Here are the scary sums:
Amazon takes 60% of my RRP (in the book trade, the bigger the sales outfit, the bigger the discount they demand from the publisher: Amazon 60%; Waterstones 50%; independent bookshop 35%). On a £11.99 book, Amazon’s takings are££7.20. Mine are £4.80.
Out of this comes £2.50 to pack and post the book to Amazon, and the author’s royalties on a heavily discounted book reduced to 50p. My writers lose out on an Amazon sale, too. That leaves 82p for Linen Press, but the book cost £4 to produce. So I lose £2.18 on every sale by Amazon.
via Amazon’s profits are small publishers’ losses | Books | guardian.co.uk.
“I avoid looking into the abyss of financial disaster.”
And as long as the owner of Linen Press (was their some deep-rooted subconscious message going on there in the mind of the owner when the name was chosen!) continues to avoid this abyss, their press will continue to hemorrhage profits.
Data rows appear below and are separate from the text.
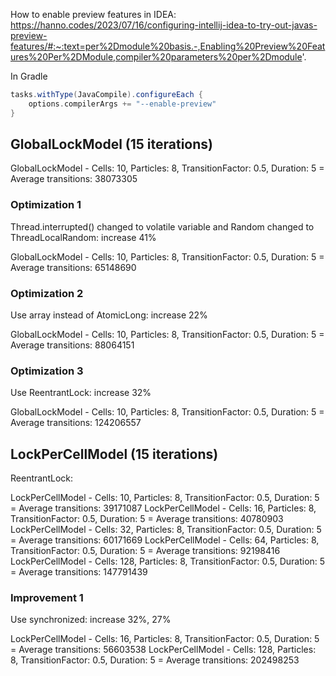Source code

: How to enable preview features in IDEA:
https://hanno.codes/2023/07/16/configuring-intellij-idea-to-try-out-javas-preview-features/#:~:text=per%2Dmodule%20basis.-,Enabling%20Preview%20Features%20Per%2DModule,compiler%20parameters%20per%2Dmodule'.

In Gradle
```groovy
tasks.withType(JavaCompile).configureEach {
    options.compilerArgs += "--enable-preview"
}
```


## GlobalLockModel (15 iterations)

GlobalLockModel - Cells: 10, Particles: 8, TransitionFactor: 0.5, Duration: 5 = Average transitions: 38073305

### Optimization 1

Thread.interrupted() changed to volatile variable and Random changed to ThreadLocalRandom:  increase 41%

GlobalLockModel - Cells: 10, Particles: 8, TransitionFactor: 0.5, Duration: 5 = Average transitions: 65148690

### Optimization 2

Use array instead of AtomicLong: increase  22%

GlobalLockModel - Cells: 10, Particles: 8, TransitionFactor: 0.5, Duration: 5 = Average transitions: 88064151

### Optimization 3 

Use ReentrantLock: increase 32%

GlobalLockModel - Cells: 10, Particles: 8, TransitionFactor: 0.5, Duration: 5 = Average transitions: 124206557

## LockPerCellModel (15 iterations)

ReentrantLock:

LockPerCellModel - Cells: 10, Particles: 8, TransitionFactor: 0.5, Duration: 5 = Average transitions: 39171087
LockPerCellModel - Cells: 16, Particles: 8, TransitionFactor: 0.5, Duration: 5 = Average transitions: 40780903
LockPerCellModel - Cells: 32, Particles: 8, TransitionFactor: 0.5, Duration: 5 = Average transitions: 60171669
LockPerCellModel - Cells: 64, Particles: 8, TransitionFactor: 0.5, Duration: 5 = Average transitions: 92198416
LockPerCellModel - Cells: 128, Particles: 8, TransitionFactor: 0.5, Duration: 5 = Average transitions: 147791439

### Improvement 1

Use synchronized: increase 32%, 27%

LockPerCellModel - Cells: 16, Particles: 8, TransitionFactor: 0.5, Duration: 5 = Average transitions: 56603538
LockPerCellModel - Cells: 128, Particles: 8, TransitionFactor: 0.5, Duration: 5 = Average transitions: 202498253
While I do sympathize with someone running a small press for the love of literature and promoting obscure or neglected manuscripts, there is basic common sense missing here. Amazon, as mighty as it is as an online retailer, remains an optional sales channel for a publisher – not an obligational sales pathway to their consumers.
You don’t need economists like McWilliams or Lee to tell you that selling 20 books a week through Amazon at a £2.80 loss doesn’t stack up against making a 50p profit on 5 five books through a small sales channel. That kind of ‘loss-profit’ economic strategy is for the heavy honchos like Tesco, Target, Wallmart, Sainburys et all, who can afford to wager ‘lost-leaders’ against increased footfall.
The best thing Linen Press can do is develop multiple small sales channels rather than bitch about retail Goliaths like Amazon. It is what it is. And it’s why five of the big six publishers in the US introduced the Agency Model for ebooks.
Agreed on everything except the Agency Model!
Looks to me like Linen Press is a pretty incompetently managed business to me. It also seems to be run my someone who has little experience of or knowledge of business !
She seems resentful of the retailer taking their cut and knocks them for making a profit out of her earnings ? What kind of nonsense is that ? And then comes here to whine and whine !! WTF
What is really the problem is that this company’s business model is seriously rubbish, and needs a business person to get a grip on it.
And while I’m here the comment above about the Agency Model is rubbish.
As the original poster wrote: I should be grateful that I’ve been given the same space as the big boys to display my covers and my reviews. I should say thank you for the sale.” Indeed she should be.